The generic_visit() visits all the child nodes before modifying the for loop itself. Next, I walk through the child nodes looking for all the line numbers that are included in the loop, so I can draw the pipe symbols between each iteration of the loop. Then I insert calls to start_block() and assign() before the original statements in the for loop. Finally, I return the modified for loop.

One of the most challenging parts was to register the instrumented code as a module so a developer can see calls into the instrumented code from another module. This is useful for running unit tests, for example. David Beazley wrote an exhaustive review of Python’s module system, and that showed how to manually override the import process.

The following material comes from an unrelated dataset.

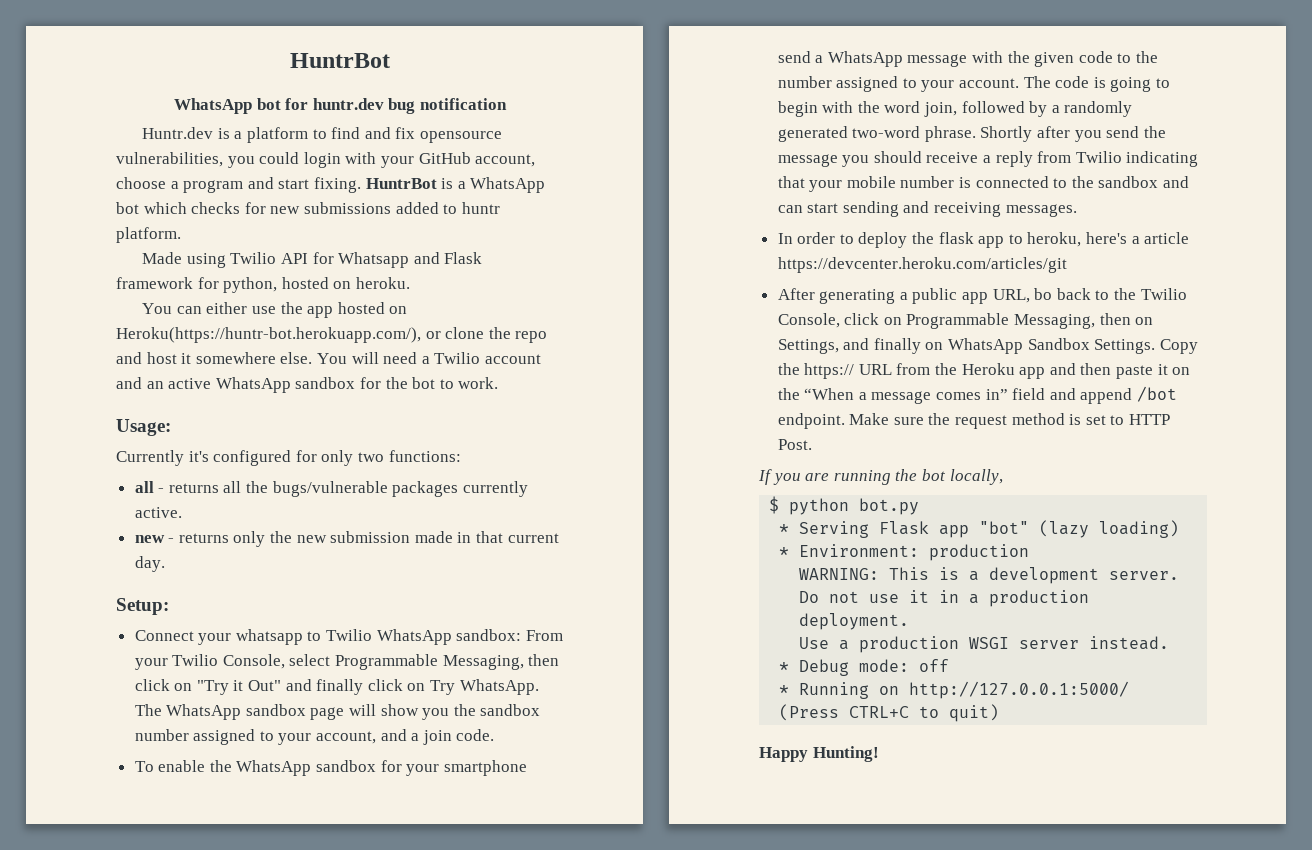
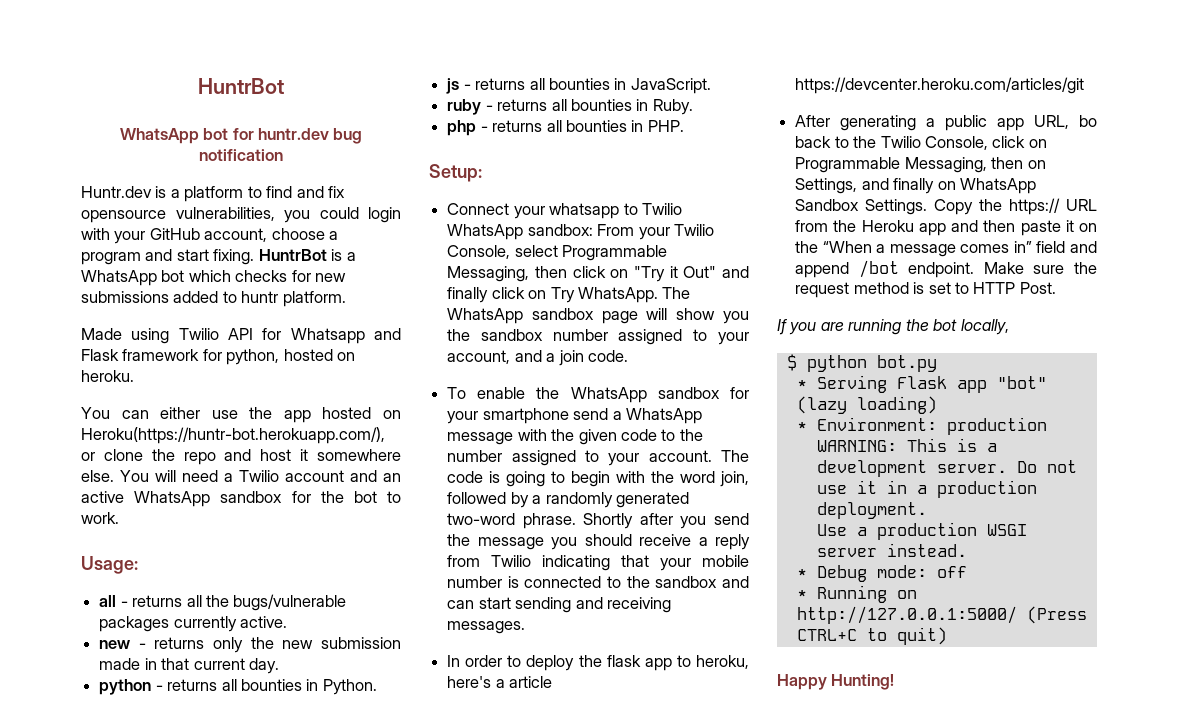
[116,450,461,466] // Currently it's configured for only two functions: -> (138, 565) none
(165, 564) none -> [99,679,377,695] [446,78,711,94] [447,99,693,115] [447,120,684,136] // python - returns all bounties in Python. // js - returns all bounties in JavaScript. // ruby - returns all bounties in Ruby. // php - returns all bounties in PHP.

Here’s a minimal example of how to replace the standard import:

from ast import parse
import types
import sys

source = """\
def foo():
    print('Hello, World!')
"""
module_name = 'live_lib'

tree = parse(source)
# TODO: Instrument tree.
code = compile(tree, '<dummy file>', 'exec')

mod = types.ModuleType(module_name)
sys.modules[module_name] = mod
exec(code, mod.__dict__)

import live_lib

live_lib.foo()

The source string holds the original source code, and I parse that into a syntax tree. After instrumenting the tree (not shown), I compile it and execute it using the module’s dictionary for its global variables. After that, importing the live_lib module will import the instrumented code, even if there is no live_lib.py file. Any other modules that import live_lib will get the instrumented code.

I also learned enough about Python’s module system to replace the regular turtle with my mock turtle. Now I don’t need any special variables or method calls to visualize turtle graphics. The exact same code can run in live coding mode or in regular mode. The technique of replacing some framework code with a new version is called monkey patching; here’s the MockTurtle.monkey_patch() method:

@classmethod
def monkey_patch(cls, canvas=None):
    turtle_module = sys.modules['turtle']
    turtle_module.Turtle = MockTurtle
    turtle_module.mainloop = lambda: None
    MockTurtle._screen = MockTurtle._Screen(canvas)
    MockTurtle._pen = MockTurtle()

This replaces the regular turtle.Turtle class with MockTurtle, as well as registering an instance of MockTurtle that will record all its commands. The mainloop() method usually keeps the turtle window open, but the replacement does nothing, because there is no window to keep open.

Both of those features work better if you can wait until the user’s code imports a module before replacing it with a traced or monkey patched version. For example, if I always imported matplotlib and monkey patched it, it would slow down scripts that don’t use matplotlib. To detect when a module is being imported, I added two new import hooks to the meta path.

The main classes are:

  • Tracer visits the abstract syntax tree for a module, and adds all the tracing calls.
  • TraceRunner is a main control class that coordinates Tracer and the import hooks.
  • TracedModuleImporter is an import hook that decides which module should have the tracing calls added when it is imported. It’s an importer, which means that it is both a finder and a loader.
  • PatchedModuleFinder is an import hook that decides which modules should be monkey patched when they are imported. This delegates the basic loading to other entries in the meta path, and then patches the resulting module.
  • PatchedModuleLoader is the loader for the PatchedModuleFinder.
  • FileSwallower reports calls to print(), stderr.write() and other output.
  • TracedStringIO reports write() calls on local variables that hold StringIO objects.
  • Canvas records calls to drawing methods, usually from the turtle module.
  • MockTurtle replaces the regular Turtle, and records all its commands.
  • MockPygletWindow replaces the pyglet’s regular Window class, and displays its interface on the preview canvas.
  • ReportBuilder records all of the assignments and loop events, then displays them in a text report.
  • DeletionTarget wraps an object before it has an item or attribute deleted from it. If the object’s repr() changes, then it records an assignment event.
  • TracedFinder and TreeVisitor parse the source code for a new module during the import process, and check which methods or classes have been selected for tracing.